18th November 1978.
It has been an exceptionally long day. You could smell the exhaust and defeat in the air. Congressman Ryan came today to the compound. People wanted to leave with him. The impending sense of doom is ever so present.
“White Night! White Night! Your lives are in danger.” The announcement is being made. “You must run to the pavilion to save yourself. Do not dare to run out towards the jungle, because a bullet will come and hit you before you know it.”
Shush! Jim Jones is speaking. He has loved you and tried his best to give you the good life. But he is standing here today talking about your children being stolen. A catastrophe waiting to happen, a plane coming down in the jungle and killing you. He cannot save you today. But he has a way out. A revolutionary act. One last act of courage can save you.
“It is all over, all over, get moving, get moving.”
People are saying their pieces, reminiscing.
Children are crying.
Do not panic. Do not panic.
Just drink the juice. Let us be done with the agony of it. Let us be done with the agony of this world.
You are going to rest now.
The dream is over.
Jim Jones was its architect. The first to found a racially integrated Christian Church, the only White to adopt a Black child in Indianapolis in the 1960s, only to walk into the neighbourhood with a multi-racial family, a civil rights leader, an incredible spiritual healer, and cement of a tight-knit community, Jim Jones was all that could go right. Until he became all that could go wrong.
He came to create an integrated, socialist, Christian space called “People’s Temple,” a place that offered a community, food, and shelter regardless of who you were. If you wanted help, you would get help and if you wanted to help, you had the avenue. This is why, most members of the Church were African American, homeless, or recovering addicts. People’s Temple gave you a purpose, one that was bigger than you. There was no reason for you to not believe in the cause.
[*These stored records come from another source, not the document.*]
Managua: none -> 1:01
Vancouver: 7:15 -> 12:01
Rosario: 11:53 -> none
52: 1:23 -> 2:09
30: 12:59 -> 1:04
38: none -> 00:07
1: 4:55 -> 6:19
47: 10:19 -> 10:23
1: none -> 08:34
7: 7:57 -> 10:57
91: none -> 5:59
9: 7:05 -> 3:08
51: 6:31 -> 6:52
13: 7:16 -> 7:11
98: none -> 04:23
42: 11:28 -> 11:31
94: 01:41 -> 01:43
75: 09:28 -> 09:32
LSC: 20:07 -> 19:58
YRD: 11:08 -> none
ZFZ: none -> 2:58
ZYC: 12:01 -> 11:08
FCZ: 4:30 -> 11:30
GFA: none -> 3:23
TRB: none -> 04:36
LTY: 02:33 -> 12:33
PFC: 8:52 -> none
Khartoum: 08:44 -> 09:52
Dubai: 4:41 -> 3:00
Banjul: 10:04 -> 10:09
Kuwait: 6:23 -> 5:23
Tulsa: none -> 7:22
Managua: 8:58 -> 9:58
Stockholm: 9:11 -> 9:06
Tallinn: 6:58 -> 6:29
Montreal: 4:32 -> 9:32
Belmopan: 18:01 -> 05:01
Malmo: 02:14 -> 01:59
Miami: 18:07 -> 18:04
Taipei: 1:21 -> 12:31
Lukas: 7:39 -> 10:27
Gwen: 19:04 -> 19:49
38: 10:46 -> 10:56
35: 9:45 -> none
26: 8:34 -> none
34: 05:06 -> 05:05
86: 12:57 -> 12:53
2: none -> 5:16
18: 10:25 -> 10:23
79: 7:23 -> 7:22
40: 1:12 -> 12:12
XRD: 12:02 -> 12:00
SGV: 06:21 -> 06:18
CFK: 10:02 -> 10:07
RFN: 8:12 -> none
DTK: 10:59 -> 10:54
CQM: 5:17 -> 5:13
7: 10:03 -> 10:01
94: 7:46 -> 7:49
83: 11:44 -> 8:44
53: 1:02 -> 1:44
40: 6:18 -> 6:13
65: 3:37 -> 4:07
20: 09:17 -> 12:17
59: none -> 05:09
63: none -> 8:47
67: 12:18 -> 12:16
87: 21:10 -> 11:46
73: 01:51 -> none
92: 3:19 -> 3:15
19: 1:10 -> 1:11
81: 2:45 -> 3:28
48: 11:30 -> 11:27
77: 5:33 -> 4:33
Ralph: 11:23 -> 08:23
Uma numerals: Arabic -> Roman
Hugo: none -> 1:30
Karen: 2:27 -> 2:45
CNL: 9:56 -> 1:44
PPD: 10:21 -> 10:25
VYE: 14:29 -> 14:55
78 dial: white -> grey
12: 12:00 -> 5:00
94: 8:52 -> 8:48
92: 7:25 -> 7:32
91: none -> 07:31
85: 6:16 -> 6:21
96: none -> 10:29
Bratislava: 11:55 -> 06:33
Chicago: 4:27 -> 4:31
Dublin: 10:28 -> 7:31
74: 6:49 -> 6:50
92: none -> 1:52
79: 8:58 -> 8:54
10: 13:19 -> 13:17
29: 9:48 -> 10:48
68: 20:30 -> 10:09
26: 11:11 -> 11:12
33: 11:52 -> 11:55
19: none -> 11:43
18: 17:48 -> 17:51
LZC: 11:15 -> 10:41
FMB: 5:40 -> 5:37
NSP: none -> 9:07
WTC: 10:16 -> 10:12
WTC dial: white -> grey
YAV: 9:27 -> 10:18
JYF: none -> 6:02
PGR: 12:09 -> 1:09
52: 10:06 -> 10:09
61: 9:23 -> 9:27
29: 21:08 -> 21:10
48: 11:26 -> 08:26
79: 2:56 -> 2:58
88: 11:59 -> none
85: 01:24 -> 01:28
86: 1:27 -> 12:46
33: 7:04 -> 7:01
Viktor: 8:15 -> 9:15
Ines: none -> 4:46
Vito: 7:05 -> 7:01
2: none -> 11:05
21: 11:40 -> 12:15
However, the goods did not last long.
As time progressed, Jim Jones tightened the leash of control over the believers of the People’s Temple as beatings, blackmailing, and misconduct slowly became regular practices. To understand why people didn’t begin leaving at this point, It must be acknowledged that punishment for “wrongdoers” has been a cardinal pillar of every religion ever to exist which is why it made sense to a Jim Jones follower that obedience and fear were being instilled. For even those who had the epiphany about things going wrong, leaving the church was out of the question because it was incredibly difficult to survive outside of the church without the community, connections, support, and sustenance Jim Jones offered.
Perhaps deep down, even Jim Jones was aware that he was leading his people to trenches and was afraid of being exposed and scrutinized. The testament to this is his increasing paranoia about people betraying or abandoning him and even becoming convinced of a forthcoming nuclear apocalypse. In attempts to paint an “us versus them” narrative, he moved the Church multiple times on grounds of “conspiracies” against him before eventually ordering a move to Guyana, Southern America in 1974 and the people followed.
It is again crucial to understand why a thousand people felt the need to leave their lives in America behind and pick up their bags and move to a jungle in a country they had never been to. At an incredibly divisive time in America, Jones was saying, “Do I have the place for you? For us. Away from this hatred and aggression.” It is easy to imagine them as impressionable people fooled by someone who owned a degree of eloquence. But they were one of us. They were people who believed in Jones’ progressive ideals that were ahead of their time.
The makeshift settlement of Jonestown in Guyana turned out to be a lot more different than a socialist dream. In its four years, Jonestown residents were cut off from the world, restricted from movement with their passports being confiscated and shooters on posts ordered to kill anyone that tried to defect, overworked from manual labour, and malnourished due to food shortages while Jones’ sermons played on a loop over the speaker all day and suicide drills were conducted at night.
During this time, defected members of the Church in the United States began to demand an investigation into Johnstown and claimed their relatives in Jonestown were being held against their will. As Jones became increasingly erratic every day, Congressman Leo Ryan decided to visit Jonestown to investigate the allegations of abuse of human rights. Within 24 hours of his arrival, an act of cruelty unspeakable was going to happen.
When the US party arrived in Jonestown, a few members of the Church requested their aid in leaving, and news spread through the community. Jones was convinced that it was all ending and he frantically ordered for the entire US delegation to be killed at the airstrip just as they were about to leave. However, later that day when he was informed that a few out of the delegation managed to escape, Jones knew that his tales of horror will soon leave the isolated jungle in Guyana and reach the United States.
Soon after on the same day, the entire community of Jonestown was assembled and Jim Jones went on to deliver a sermon about the end of the times. He was convinced a US plane was going to take out everyone in the jungle and his solution was to die first. It must be understood that people did not just march towards their deaths because Jim Jones said so, they were not given a choice.
304 children were injected forcibly while their mothers wailed on the side watching their kids die a slow and painful death.
613 adults drank the cyanide-laced punch and if any tried to refuse or run, they were murdered.
Out of the 918 dead bodies recovered after days of operation, only one had a gunshot.
Jim Jones, the man himself, was too much of a coward to die the same stinging death he pushed others into.